The good news, according to Dr. Poole, is that doubling the child's dose of amoxicillin  -- which the Centers for Disease Control and Prevention recommends  -- takes care of most infections with minimal side effects (minor stomach upset or diarrhea in some children). When this fails, broader-spectrum antibiotics, such as amoxicillin-clavulanate (Augmentin) or cefuroxime axetil (Ceftin), may be required.

Do low-dose antibiotics, given continuously, help to prevent recurrent ear infections?

It's not uncommon, though still controversial, to place ear-infection-prone children on a daily regimen of low-dose amoxicillin for 6 to 12 months. Maintenance antibiotic therapy, as this course of treatment is called, has its place, says Dr. Sculerati, when treating recurrent infections in children whose ears remain clear of fluid between bouts. "It can mean less antibiotics  -- not more," she says.

Dr. White doesn't agree with this at all. "It contributes to the development of resistant strains of germs," he says, "which puts the child at risk for getting more severe infections later on."

SEEING A SPECIALIST

When is a referral to an ear-nose-and-throat doctor in order?

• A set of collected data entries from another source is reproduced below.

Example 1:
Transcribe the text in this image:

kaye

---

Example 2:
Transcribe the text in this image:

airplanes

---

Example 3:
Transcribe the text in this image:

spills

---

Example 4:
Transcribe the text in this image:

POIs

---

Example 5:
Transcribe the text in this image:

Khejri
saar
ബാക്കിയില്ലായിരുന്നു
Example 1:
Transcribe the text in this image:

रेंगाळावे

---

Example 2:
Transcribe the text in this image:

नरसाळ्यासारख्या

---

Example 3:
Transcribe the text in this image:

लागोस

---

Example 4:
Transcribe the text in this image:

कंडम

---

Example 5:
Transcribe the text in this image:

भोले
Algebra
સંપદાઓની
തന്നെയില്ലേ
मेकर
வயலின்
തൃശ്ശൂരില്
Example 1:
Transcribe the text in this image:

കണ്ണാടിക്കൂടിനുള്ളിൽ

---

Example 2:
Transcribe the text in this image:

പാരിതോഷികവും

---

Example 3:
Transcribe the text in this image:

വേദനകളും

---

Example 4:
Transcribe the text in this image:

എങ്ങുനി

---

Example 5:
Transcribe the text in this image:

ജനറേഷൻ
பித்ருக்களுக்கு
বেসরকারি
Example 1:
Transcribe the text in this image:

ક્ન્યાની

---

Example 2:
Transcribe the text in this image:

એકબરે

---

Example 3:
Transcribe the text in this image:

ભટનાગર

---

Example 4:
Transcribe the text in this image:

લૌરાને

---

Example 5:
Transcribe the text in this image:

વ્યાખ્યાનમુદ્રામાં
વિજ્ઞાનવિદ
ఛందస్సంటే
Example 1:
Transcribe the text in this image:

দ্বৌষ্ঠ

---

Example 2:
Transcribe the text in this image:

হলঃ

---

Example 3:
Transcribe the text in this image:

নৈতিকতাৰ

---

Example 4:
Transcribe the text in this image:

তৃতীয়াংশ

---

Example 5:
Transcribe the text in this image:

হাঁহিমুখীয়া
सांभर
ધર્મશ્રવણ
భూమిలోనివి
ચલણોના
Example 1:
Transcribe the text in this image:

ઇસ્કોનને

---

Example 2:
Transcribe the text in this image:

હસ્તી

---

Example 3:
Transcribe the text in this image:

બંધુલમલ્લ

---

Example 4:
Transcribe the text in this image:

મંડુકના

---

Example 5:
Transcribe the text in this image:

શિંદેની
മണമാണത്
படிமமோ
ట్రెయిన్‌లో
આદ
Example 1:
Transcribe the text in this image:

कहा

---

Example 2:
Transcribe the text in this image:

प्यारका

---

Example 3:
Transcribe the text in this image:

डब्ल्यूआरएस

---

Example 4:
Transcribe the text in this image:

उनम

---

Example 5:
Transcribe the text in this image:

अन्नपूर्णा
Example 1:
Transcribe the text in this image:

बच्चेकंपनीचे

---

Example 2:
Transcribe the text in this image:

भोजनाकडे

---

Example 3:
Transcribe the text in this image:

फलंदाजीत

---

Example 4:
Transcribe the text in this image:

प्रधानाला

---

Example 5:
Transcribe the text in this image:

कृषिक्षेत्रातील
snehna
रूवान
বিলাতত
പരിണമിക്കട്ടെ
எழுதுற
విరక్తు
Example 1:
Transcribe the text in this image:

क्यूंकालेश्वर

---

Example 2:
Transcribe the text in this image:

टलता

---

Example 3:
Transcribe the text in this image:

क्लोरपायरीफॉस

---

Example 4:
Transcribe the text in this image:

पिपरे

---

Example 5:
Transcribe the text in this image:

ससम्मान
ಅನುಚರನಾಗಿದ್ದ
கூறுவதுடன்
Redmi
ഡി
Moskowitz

Generally, when chronic ear infections make life miserable despite antibiotics, or when fluid remains in a child's ears for more than three months, it's time to see a specialist.

Long-term hearing loss from lingering ear fluid is the greatest concern, which is why experts urge parents to pay attention to their child's hearing and speech development.

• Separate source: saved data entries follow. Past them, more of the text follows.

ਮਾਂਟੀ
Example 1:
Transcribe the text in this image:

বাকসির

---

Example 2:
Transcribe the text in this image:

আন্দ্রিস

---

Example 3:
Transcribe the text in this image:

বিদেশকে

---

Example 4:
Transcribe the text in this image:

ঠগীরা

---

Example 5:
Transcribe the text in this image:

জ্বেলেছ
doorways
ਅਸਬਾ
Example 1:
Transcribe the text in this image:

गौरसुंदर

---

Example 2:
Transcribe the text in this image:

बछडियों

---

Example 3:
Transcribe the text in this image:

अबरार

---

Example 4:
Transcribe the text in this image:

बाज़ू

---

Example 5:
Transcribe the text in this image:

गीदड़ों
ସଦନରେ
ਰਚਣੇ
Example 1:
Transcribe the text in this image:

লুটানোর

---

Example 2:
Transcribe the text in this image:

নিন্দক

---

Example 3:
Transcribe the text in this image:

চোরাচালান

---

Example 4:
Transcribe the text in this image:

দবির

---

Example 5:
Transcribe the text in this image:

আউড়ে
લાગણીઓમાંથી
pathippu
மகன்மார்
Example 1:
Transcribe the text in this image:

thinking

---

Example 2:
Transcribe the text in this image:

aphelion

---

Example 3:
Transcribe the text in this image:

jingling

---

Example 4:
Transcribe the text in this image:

"If a child is yakking away and easily picking up on conversation, I wouldn't worry," says Dr. Sculerati. "But if she seems to miss sounds, asks you to repeat things, or lags behind peers in speech, I'd say she needs attention now."

A child with a suspected hearing loss should be seen by an audiologist experienced in testing babies, toddlers, and preschoolers for subtle hearing problems. Many pediatric otolaryngologists have such audiologists on staff.

What are ear tubes, and when are they needed?

Tympanostomy tubes, as they're called, are tiny, usually plastic tubes inserted in the eardrum that allow air and fluid to flow from the middle ear. Implanting them usually requires brief general anesthesia, as the doctor needs to make a small incision in the eardrum.

"Ear tubes are needed when a child has prolonged fluid buildup in the middle ear, resulting in hearing loss and speech delay," says Dr. Sculerati. "Improvement in hearing is nearly immediate. Tubes require surgery, though, so they shouldn't be taken lightly."

One new treatment, laser myringotomy, may offer an alternative for some ear tube candidates. Using a hand-held laser, the doctor creates a tiny hole in the eardrum, allowing it to drain. The hole usually closes up within a few weeks.

If your child is susceptible to ear infections, it may seem as though they'll never end. But most kids outgrow them by age 4, so be patient, take your child for regular checkups, and know that relief  -- for both of you  -- is in sight.